From Table 14 and Fig. 7, it is clearly understood that the Fruitfly-Autoencoder with BPN outperforms the existing classifiers in attack classification. The quantitative results of precision, recall, and F-measure are specified as an average of precision, recall, and F-measure for all classes.

Fig. 7
figure 7

Relative quantitative measures for intrusion detection system on UNSW-NB15 dataset

The highest and lowest accuracies are 94.00% for Fruitfly-Autoencoder with BPN and 89.31% for Naïve Bayes classifier. The classifiers such as Naïve Bayes, SVM, RBFN, BPN, Autoencoder with Softmax, Autoencoder with BPN, and Fruitfly-Autoencoder with BPN provides precision of 86.20%, 88.20%, 92.00%, 90.50%, 90.35%, 92.50%, and 92.50% respectively.
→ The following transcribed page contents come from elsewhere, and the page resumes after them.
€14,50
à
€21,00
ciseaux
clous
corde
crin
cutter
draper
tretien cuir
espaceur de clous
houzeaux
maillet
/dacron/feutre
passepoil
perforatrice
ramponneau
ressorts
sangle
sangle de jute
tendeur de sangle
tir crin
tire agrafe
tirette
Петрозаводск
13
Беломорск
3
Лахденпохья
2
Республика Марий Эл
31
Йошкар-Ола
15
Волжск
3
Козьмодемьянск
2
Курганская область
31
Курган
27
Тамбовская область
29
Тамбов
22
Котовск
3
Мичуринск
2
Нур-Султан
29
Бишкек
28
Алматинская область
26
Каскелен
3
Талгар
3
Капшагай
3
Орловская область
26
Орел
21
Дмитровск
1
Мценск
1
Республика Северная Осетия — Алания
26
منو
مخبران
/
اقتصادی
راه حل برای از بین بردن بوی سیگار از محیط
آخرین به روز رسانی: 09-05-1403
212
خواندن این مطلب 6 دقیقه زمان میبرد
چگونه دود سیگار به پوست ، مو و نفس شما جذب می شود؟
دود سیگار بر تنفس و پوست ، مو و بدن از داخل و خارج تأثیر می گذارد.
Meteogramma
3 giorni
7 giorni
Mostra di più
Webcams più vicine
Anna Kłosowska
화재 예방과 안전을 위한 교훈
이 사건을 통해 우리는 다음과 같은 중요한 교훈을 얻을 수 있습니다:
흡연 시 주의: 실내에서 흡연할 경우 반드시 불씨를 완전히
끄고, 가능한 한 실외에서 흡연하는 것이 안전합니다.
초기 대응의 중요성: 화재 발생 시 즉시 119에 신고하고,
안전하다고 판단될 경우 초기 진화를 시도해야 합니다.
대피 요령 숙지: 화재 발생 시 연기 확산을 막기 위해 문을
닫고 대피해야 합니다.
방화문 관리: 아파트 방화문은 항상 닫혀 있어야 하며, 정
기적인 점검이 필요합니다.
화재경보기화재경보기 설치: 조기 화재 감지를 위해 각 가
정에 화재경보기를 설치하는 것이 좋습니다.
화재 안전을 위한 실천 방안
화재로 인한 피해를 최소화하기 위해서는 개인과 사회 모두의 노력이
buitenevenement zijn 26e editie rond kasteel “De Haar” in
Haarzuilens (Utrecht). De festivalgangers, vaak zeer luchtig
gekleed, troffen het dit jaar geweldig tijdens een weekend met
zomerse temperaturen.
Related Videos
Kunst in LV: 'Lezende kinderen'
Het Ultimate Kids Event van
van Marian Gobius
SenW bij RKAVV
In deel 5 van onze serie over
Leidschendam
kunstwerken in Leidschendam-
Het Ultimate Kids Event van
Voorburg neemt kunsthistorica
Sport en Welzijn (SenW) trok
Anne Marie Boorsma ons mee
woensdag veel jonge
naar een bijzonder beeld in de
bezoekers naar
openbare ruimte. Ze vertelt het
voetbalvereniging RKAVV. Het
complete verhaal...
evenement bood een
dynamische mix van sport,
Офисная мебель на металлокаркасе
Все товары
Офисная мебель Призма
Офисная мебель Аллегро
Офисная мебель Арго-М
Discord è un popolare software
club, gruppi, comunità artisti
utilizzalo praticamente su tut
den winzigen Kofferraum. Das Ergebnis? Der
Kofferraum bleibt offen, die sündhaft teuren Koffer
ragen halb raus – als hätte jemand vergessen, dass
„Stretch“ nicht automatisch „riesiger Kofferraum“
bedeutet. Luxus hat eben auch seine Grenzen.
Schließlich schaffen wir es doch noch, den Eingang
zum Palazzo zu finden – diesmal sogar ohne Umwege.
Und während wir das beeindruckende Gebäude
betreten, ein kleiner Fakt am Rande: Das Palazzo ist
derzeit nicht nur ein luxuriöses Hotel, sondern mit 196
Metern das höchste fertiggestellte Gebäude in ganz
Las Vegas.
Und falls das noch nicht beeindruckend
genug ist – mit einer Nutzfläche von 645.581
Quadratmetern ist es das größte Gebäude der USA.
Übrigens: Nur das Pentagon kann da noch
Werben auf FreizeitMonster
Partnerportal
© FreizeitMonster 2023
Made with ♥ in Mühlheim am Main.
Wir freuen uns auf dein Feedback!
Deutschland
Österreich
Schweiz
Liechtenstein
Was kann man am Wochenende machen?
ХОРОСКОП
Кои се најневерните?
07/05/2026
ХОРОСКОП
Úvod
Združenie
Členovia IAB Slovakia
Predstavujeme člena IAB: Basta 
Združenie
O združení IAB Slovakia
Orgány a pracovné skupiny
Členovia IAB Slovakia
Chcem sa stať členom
The classifiers such as Naïve Bayes, SVM, RBFN, BPN, Autoencoder with Softmax, Autoencoder with BPN, and Fruitfly-Autoencoder with BPN provides F-Measure of 87.30%, 88.85%, 90.19%, 90.30%, 90.74%, 92.65%, and 92.84% respectively. Similarly, the Error Rate of Naïve Bayes, SVM, RBFN, BPN, Autoencoder with Softmax, Autoencoder with BPN, and Fruitfly-Autoencoder with BPN are 10.69%, 11.80%, 10.40%, 09.70%, 07.60%, 06.90%, and 06.00% respectively. In the proposed model, features extracted from deep Autoencoder with multiple hidden layers are more robust than hand designed feature extractors. In summary, the proposed Fruitfly-Autoencoder with BPN exhibits the highest accuracy of 94.00% and lowest error rate of 6.00% than Naïve Bayes, SVM, RBFN, BPN, Autoencoder with Softmax, and Autoencoder with BPN.

6 Conclusion and future enhancement

Intrusion Detection can be considered as more vital to safeguard the crucial information in a network system of an organization. More recently, deep learning approach is widely employed in many real world problems to achieve better prediction. Hence, in this research work, a hybridized method using Deep Autoencoder with Fruitfly Optimization is introduced for classifying the attacks. Initially, missing values in the dataset have been imputed with the Fuzzy C-Means Rough Parameter method. Then, the more discriminate features are extracted from the raw dataset with the exploit of Deep Autoencoder with more hidden layers. Furthermore, the hidden neurons of Deep Autoencoder are optimized with the meta-heuristic Fruitfly Optimization algorithm. Finally, BPN has been utilized to predict the attacks. The proposed Fruitfly-Autoencoder with BPN produced high accuracy than benchmark classifiers such as Naïve Bayes, SVM, RBFN, BPN, Autoencoder with Softmax, and Autoencoder with BPN. To validate the proposed IDS, several experiments have been conducted on NSL_KDD and UNSW-NB15 dataset. The proposed model was executed on GPU version P100 as they process multiple computations in parallel. The acquired results expound that the proposed method reveals better results in terms of precision, recall, f-measure, accuracy and error rate. In future, other Deep Learning models will be integrated to classify attacks in the network system. Further, the proposed approach could be enhanced by incorporating latest optimization algorithms such as cooperative coevolutionary differential evolution, whale optimization, and Biogeography-based Optimization.